Die für Kulturfragen zuständige Staatssekretärin Gunay Uslu sprach von einem "historischen Moment". Es würden Objekte zurückgegeben, "die niemals in den Niederlanden hätten sein dürfen". Zu den Kunstwerken zählt der indonesische Lombok-Schatz. Er besteht aus einer großen Menge an Edelsteinen, Gold und Silber, die 1894 von niederländischen Truppen aus einem Palast auf der Insel geraubt wurde. Ein Teil des Schatzes wurde bereits 1977 an Indonesien zurückgegeben, die einst wichtigste niederländische Kolonie.
Die Kanone von Kandy
Ein weiteres bedeutsames Stück ist die Kanone von Kandy, eine 1765 im heutigen Sri Lanka erbeutete, in Edelsteinen eingefasste Zierkanone. Sie ist nach dem srilankischen Adeligen Lewke Disava benannt, der sie dem Monarchen des Königreichs Kandy auf Ceylon - dem heutigen Sri Lanka - schenkte. Die niederländischen Truppen sollen die Kanone erbeutet haben, als sie Kandy 1765 eroberten. Ein mit 138 Diamanten besetztes Prunkschwert wird ebenfalls an das Land zurückgegeben.
Mit ihrer Restitutionsentscheidung folgt die niederländische Regierung der Empfehlung einer von ihr eingesetzten Kommission. Bislang sind die Kunstwerke in niederländischen Museen ausgestellt, die sich nun absehbar von Prunkstücken ihrer Sammlungen trennen müssen. Dazu zählt das Amsterdamer Rijksmuseum, das den "Lombok-Schatz" mit hunderten Objekten aus Silber und Gold beherbergt oder auch die Zierkanone von Kandy.
Koloniales Erbe im Fokus
Betroffen sind aber auch die drei ethnologischen Museen des Landes, die sich als Weltkulturen Museum zusammengeschlossen haben - das Amsterdamer Tropenmuseum, das Museum für Völkerkunde in Leiden und das Afrika Museum in Berg en Dal.

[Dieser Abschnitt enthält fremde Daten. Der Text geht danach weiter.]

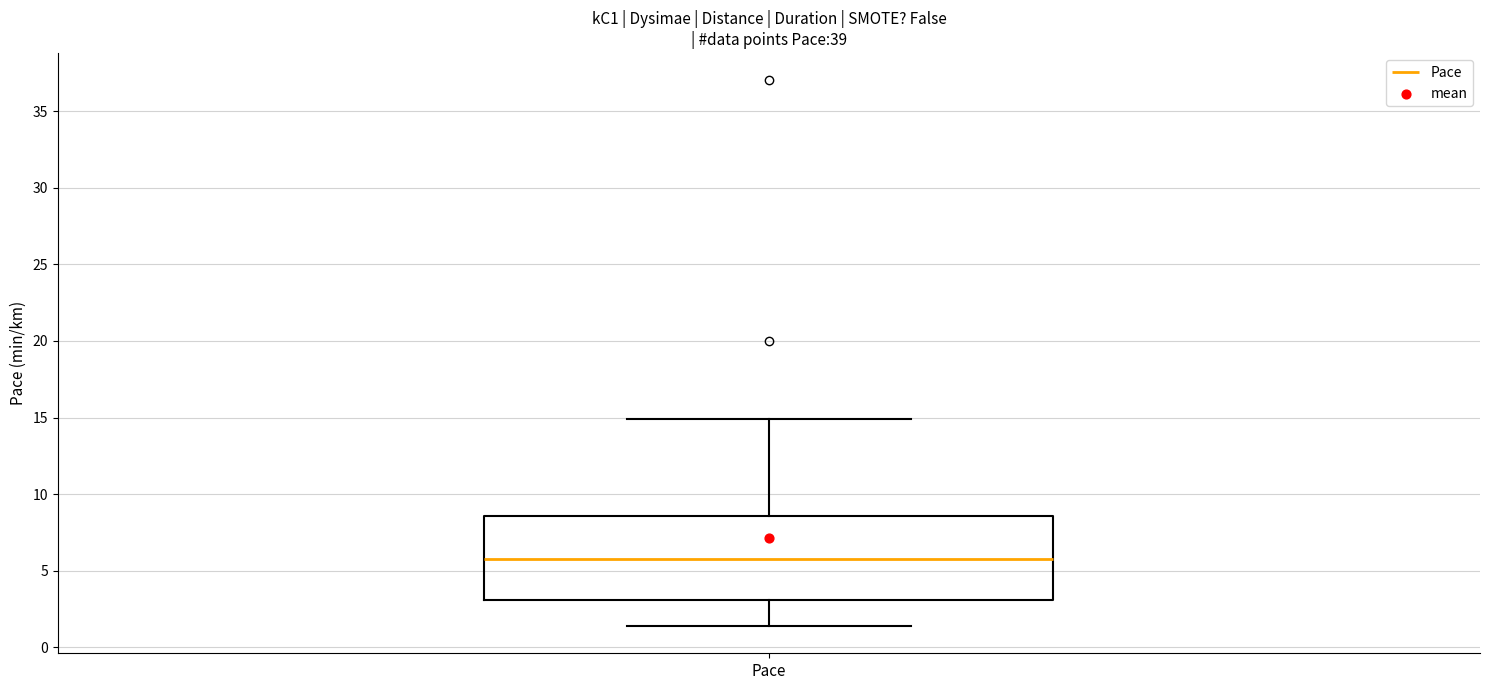

Read this box plot against the y-axis: the position of the median line, the range covered by the box, and the ends of both whiskers. The values are not printed on the chart, so give them approximately, as read against the axis.

median 6.0, box 3.0 to 8.5, whiskers 1.5 to 15.0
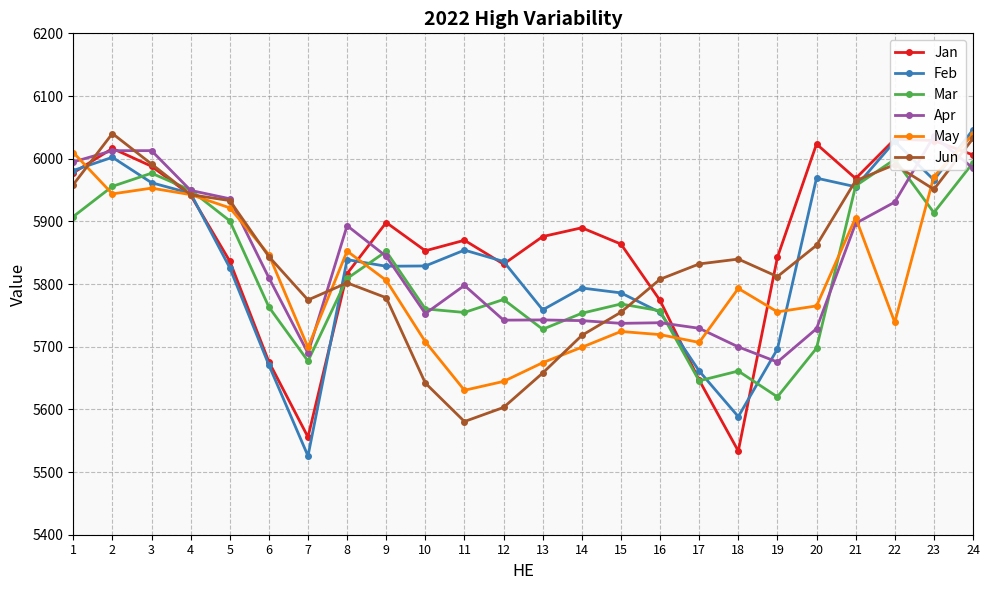

Which series changed the most between 8 and 23?

Jan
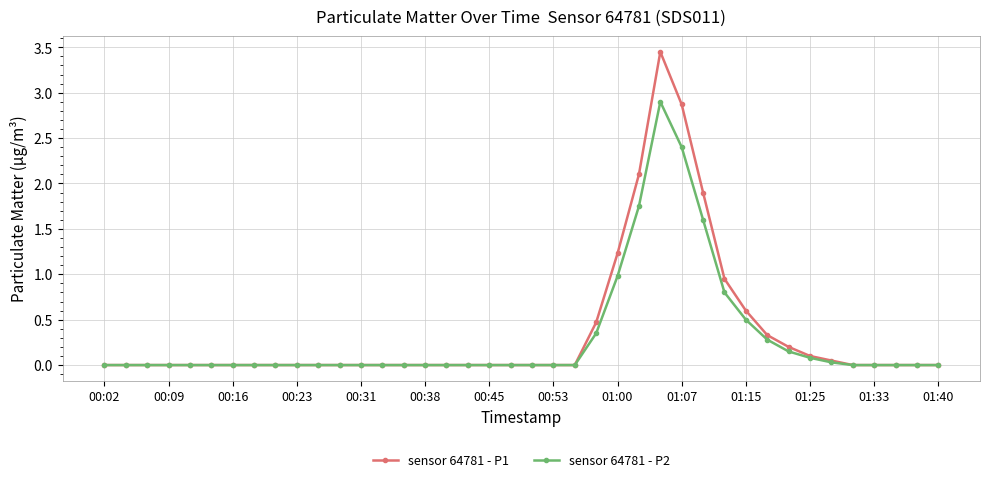

True or false: sensor 64781 - P2 has more than 0 points higher than both neighbors.

True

Wie Frankreich, Deutschlandund Belgien sind die Niederlande derzeit intensiv mit der Aufarbeitung ihrer Kolonialgeschichte befasst. Schon 2017 hatte das Rijksmuseum erste Nachforschungen zur Herkunft kolonialer Sammlungsobjekte angestellt, und zwar "gemeinsam mit Forschern in den Herkunftsländern", wie das Museum auf seiner Website schreibt. 2019 folgte ein internationales Pilotprojekt zur Provenienzforschung.
Die gesellschaftliche Debatte über die koloniale Vergangenheit ist inzwischen auch im niederländischen Königspalast angekommen: Anfang Juli hatte sich König Willem-Alexander in einem historischen Schritt offiziell für die Versklavung von schätzungsweise 600.000 Menschen in der Kolonialzeit durch die Niederlande entschuldigt. Auch Ministerpräsident Mark Rutte hatte im Dezember 2022 für das einstige Handeln des niederländischen Staates um Entschuldigung gebeten und die Sklaverei in den früheren Kolonien als "Verbrechen gegen die Menschlichkeit" bezeichnet.